On the Security and Privacy of AI-based Mobile Health Chatbots

TL;DR

This paper empirically evaluates 16 AI-based mobile health chatbots for security and privacy vulnerabilities, revealing significant issues and providing recommendations to improve their safety and user data protection.

Contribution

It offers a comprehensive assessment of security and privacy flaws in mHealth chatbots, highlighting design weaknesses and proposing actionable improvements.

Findings

Identified security vulnerabilities like WebView debugging

Detected privacy issues and policy non-compliance

Provided recommendations for enhancing security and privacy

Abstract

The rise of Artificial Intelligence (AI) has impacted the development of mobile health (mHealth) apps, most notably with the advent of AI-based chatbots used as ubiquitous ``companions'' for various services, from fitness to mental health assistants.

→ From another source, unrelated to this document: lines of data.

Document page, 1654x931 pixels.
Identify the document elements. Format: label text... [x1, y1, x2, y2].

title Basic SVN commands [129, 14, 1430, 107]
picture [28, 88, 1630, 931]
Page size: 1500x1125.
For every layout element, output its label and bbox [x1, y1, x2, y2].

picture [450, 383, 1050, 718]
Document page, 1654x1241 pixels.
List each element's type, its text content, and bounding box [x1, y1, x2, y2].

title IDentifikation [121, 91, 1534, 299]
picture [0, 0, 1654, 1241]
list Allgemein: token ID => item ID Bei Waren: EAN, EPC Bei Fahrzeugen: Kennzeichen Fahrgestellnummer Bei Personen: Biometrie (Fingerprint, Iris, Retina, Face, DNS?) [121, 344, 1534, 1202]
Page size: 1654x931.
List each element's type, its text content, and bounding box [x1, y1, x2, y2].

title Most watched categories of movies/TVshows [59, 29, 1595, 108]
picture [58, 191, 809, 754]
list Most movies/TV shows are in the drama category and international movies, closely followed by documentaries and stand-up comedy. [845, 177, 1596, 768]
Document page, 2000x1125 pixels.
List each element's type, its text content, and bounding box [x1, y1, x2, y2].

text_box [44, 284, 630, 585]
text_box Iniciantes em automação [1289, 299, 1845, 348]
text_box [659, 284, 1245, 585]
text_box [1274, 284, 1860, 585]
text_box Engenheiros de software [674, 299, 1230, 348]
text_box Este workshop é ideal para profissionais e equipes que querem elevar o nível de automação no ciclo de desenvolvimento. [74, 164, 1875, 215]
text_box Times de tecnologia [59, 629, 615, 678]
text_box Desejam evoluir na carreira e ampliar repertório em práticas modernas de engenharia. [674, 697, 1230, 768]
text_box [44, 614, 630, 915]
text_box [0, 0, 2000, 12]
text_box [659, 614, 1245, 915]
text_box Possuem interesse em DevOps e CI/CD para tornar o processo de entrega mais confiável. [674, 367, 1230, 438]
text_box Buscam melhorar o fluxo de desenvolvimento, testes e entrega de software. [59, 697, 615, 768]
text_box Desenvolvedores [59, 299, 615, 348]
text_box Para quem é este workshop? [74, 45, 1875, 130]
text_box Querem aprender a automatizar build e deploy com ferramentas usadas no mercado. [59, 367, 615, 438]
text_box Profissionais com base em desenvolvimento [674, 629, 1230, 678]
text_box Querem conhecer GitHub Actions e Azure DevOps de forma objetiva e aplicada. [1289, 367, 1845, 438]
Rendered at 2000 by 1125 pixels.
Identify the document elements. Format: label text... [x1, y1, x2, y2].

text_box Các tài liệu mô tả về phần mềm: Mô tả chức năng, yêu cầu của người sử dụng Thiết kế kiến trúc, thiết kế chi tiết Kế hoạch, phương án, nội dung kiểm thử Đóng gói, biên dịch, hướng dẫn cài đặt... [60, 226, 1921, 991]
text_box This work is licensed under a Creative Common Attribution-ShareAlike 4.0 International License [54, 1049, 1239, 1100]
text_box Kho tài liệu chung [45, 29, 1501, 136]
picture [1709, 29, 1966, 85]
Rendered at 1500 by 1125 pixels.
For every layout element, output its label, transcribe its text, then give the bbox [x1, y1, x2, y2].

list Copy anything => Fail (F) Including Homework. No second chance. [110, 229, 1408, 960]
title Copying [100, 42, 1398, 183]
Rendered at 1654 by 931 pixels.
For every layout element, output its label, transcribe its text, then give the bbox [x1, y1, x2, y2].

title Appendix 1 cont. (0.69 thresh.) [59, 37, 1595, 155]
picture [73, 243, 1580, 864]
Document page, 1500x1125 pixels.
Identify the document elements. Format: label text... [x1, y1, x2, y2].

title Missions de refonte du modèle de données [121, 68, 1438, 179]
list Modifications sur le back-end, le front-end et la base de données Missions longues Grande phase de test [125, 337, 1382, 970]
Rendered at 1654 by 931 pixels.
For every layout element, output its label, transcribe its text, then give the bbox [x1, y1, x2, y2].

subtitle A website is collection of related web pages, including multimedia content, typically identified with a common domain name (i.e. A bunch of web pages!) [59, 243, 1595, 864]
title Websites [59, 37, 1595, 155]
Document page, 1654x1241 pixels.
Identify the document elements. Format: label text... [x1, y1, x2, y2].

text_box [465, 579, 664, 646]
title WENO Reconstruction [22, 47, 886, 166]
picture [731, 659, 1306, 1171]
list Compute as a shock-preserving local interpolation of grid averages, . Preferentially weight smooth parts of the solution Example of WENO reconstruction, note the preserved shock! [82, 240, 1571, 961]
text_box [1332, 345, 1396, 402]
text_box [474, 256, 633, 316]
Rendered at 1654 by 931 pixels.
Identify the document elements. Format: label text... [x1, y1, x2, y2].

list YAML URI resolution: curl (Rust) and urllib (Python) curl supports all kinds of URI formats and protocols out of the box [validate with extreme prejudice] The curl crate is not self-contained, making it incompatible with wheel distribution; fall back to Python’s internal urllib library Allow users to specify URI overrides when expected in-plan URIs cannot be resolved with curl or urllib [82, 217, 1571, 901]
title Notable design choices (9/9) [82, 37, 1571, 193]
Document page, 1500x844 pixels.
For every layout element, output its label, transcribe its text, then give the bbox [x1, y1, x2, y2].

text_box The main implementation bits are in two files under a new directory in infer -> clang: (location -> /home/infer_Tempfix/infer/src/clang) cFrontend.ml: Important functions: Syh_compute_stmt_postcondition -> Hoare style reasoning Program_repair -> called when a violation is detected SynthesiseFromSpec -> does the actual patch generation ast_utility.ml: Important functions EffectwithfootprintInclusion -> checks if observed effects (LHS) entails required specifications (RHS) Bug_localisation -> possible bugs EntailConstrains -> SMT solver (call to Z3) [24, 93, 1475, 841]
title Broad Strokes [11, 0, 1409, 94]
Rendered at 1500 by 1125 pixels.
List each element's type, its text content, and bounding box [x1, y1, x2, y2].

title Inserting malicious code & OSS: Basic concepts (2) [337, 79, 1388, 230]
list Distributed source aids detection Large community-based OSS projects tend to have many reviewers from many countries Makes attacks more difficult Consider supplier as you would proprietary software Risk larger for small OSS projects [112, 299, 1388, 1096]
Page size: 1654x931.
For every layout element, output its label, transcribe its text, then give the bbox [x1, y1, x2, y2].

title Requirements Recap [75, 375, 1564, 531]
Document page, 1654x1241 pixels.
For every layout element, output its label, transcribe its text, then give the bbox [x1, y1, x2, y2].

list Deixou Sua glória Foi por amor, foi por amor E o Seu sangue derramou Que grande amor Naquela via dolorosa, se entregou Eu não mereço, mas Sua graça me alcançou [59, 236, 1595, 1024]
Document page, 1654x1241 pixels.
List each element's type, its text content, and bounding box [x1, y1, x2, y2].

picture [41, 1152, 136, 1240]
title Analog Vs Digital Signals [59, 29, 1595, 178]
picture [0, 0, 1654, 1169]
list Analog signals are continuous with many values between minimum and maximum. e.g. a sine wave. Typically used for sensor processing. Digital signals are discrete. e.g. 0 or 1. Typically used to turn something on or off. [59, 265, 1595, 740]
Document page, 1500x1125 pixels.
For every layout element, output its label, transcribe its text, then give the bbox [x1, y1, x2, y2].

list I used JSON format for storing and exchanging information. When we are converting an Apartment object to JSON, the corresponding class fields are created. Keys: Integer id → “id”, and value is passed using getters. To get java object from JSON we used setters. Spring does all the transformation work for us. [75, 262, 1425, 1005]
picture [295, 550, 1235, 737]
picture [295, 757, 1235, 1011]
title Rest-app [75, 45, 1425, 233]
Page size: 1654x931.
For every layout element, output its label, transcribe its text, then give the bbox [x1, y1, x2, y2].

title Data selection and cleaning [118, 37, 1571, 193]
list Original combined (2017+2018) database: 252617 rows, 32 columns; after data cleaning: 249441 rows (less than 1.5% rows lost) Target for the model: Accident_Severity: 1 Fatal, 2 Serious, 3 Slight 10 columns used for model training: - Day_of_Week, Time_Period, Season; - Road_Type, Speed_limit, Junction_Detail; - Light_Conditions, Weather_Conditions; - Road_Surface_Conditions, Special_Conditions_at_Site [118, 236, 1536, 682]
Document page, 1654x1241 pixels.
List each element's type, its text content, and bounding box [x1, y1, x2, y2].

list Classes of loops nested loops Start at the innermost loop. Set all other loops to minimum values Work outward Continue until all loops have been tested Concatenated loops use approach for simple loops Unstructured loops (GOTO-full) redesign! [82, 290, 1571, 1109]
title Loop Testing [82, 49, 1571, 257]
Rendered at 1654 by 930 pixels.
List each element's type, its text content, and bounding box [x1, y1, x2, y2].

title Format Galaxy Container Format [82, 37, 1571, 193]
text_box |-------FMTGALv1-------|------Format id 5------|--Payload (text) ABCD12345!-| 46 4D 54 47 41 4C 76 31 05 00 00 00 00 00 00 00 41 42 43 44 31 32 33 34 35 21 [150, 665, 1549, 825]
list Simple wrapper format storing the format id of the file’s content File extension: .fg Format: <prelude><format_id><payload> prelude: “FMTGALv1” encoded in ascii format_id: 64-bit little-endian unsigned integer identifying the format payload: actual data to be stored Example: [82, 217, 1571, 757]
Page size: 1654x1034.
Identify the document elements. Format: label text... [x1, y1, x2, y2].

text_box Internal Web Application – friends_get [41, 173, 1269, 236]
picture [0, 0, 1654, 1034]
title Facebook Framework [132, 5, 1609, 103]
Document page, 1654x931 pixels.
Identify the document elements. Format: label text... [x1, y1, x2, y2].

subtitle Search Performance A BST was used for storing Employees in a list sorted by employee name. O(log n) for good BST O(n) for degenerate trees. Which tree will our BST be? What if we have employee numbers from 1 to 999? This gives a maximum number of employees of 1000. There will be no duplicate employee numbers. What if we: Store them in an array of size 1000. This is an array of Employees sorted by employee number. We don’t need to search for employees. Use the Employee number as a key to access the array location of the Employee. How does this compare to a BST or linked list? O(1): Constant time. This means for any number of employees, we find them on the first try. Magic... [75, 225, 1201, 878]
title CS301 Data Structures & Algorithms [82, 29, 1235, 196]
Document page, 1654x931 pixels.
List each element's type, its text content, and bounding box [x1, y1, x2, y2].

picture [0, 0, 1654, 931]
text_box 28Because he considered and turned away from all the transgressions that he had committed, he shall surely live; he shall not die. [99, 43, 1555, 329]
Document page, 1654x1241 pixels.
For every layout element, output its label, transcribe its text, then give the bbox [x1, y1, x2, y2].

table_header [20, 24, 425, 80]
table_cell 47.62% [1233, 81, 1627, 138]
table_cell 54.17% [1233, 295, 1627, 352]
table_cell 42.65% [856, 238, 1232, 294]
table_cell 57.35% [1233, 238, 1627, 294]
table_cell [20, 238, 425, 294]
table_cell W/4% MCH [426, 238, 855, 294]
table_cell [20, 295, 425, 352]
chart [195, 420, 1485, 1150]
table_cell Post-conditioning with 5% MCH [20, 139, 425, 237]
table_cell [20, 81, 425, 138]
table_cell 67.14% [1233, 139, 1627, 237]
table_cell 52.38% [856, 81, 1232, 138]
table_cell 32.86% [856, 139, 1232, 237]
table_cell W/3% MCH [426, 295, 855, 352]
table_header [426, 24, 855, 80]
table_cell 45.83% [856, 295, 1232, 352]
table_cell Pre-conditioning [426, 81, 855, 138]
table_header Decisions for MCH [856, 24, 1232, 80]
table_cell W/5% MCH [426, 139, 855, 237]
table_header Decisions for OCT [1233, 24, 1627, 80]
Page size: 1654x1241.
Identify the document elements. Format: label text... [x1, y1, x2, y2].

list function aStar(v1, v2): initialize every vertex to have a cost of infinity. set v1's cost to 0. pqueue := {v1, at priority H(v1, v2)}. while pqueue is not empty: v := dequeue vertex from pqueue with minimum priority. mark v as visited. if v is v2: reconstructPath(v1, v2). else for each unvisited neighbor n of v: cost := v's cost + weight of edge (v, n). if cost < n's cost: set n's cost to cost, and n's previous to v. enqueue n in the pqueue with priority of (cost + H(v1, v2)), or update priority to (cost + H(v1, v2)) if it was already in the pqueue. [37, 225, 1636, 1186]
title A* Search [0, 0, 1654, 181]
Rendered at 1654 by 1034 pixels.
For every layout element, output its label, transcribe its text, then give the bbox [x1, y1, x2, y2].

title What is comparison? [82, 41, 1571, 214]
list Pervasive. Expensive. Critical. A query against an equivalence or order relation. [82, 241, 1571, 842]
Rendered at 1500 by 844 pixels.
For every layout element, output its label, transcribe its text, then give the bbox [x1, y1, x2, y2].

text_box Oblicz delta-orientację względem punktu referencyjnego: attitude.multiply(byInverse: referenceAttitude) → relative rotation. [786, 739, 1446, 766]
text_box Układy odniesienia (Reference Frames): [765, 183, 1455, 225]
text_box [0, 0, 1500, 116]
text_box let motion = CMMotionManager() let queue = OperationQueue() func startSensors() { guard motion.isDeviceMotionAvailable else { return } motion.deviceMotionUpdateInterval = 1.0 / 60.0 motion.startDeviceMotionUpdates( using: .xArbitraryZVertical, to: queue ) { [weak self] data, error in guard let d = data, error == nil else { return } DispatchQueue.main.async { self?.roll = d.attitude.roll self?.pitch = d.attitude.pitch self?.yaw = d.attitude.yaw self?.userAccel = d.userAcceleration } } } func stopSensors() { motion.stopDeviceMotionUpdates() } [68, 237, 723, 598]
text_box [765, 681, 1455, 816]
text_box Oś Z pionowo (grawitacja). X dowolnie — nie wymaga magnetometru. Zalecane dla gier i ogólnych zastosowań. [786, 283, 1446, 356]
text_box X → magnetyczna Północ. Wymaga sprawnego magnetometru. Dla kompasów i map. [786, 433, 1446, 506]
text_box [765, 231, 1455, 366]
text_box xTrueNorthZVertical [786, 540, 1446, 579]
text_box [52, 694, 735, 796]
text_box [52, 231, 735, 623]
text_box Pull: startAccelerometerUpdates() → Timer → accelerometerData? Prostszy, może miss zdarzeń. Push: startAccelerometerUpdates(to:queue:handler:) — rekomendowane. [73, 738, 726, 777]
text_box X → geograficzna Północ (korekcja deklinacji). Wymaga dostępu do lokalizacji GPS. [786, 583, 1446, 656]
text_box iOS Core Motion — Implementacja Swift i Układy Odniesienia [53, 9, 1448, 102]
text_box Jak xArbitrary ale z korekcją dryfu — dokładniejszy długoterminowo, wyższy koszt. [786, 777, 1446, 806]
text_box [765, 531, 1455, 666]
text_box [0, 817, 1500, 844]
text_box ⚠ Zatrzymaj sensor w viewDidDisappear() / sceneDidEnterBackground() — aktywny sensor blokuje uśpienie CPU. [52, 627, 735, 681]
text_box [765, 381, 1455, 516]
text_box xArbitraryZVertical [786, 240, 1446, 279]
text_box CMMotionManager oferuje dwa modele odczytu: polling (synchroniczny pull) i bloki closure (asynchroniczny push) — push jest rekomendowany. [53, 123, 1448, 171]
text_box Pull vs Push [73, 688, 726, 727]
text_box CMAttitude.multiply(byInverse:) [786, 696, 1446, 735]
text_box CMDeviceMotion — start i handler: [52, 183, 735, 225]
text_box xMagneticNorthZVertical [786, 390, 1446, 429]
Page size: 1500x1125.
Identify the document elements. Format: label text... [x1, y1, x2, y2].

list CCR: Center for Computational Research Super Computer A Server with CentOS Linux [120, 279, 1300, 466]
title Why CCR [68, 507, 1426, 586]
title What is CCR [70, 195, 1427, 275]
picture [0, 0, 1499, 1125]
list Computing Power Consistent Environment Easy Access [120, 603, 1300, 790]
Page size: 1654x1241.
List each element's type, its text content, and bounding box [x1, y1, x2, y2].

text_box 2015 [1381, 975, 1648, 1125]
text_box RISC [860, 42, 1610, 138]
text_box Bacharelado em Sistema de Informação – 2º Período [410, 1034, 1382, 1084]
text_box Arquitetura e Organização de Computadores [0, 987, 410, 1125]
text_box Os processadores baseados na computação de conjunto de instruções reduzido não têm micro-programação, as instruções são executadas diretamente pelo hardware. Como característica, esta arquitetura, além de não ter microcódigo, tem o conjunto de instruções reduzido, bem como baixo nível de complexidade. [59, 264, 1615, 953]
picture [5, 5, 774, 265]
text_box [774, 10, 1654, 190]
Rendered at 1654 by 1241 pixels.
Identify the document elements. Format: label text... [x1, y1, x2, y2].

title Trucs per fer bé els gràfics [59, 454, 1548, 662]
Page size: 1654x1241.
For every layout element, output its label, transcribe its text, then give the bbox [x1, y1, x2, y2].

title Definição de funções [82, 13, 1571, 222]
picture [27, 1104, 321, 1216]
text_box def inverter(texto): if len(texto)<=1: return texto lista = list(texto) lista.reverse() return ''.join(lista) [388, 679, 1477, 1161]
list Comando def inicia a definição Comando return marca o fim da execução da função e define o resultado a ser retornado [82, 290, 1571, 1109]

While these mHealth chatbots offer clear benefits, such as personalized health information and predictive diagnoses, they also raise significant concerns regarding security and privacy. This study empirically assesses 16 AI-based mHealth chatbots identified from the Google Play Store. The empirical assessment follows a three-phase approach (manual inspection, static code analysis, and dynamic analysis) to evaluate technical robustness and how design and implementation choices impact end users. Our findings revealed security vulnerabilities (e.g., enabling Remote WebView debugging), privacy issues, and non-compliance with Google Play policies (e.g., failure to provide publicly accessible privacy policies). Based on our findings, we offer several recommendations to enhance the security and privacy of mHealth chatbots. These recommendations focus on improving data handling processes, disclosure, and user security. Therefore, this work also seeks to support mHealth developers and security/privacy engineers in designing more transparent, privacy-friendly, and secure mHealth chatbots.